What to do. Only a number is expected: the count of lines in the listing where "size" occurs.

Data shown.

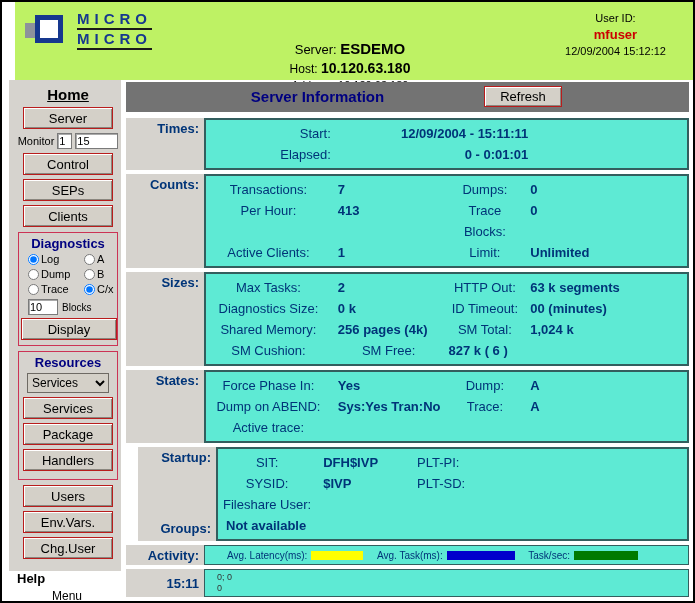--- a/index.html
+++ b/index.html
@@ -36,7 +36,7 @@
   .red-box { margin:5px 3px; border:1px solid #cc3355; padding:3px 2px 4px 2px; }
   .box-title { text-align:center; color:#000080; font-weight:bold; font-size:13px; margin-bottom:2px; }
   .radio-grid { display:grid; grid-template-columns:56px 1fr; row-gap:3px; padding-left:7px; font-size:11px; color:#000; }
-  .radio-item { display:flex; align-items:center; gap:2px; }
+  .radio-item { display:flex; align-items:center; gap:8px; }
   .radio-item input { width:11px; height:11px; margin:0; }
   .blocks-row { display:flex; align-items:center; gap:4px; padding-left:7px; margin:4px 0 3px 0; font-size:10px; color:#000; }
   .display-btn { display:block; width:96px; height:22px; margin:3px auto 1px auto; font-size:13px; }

Solution. 4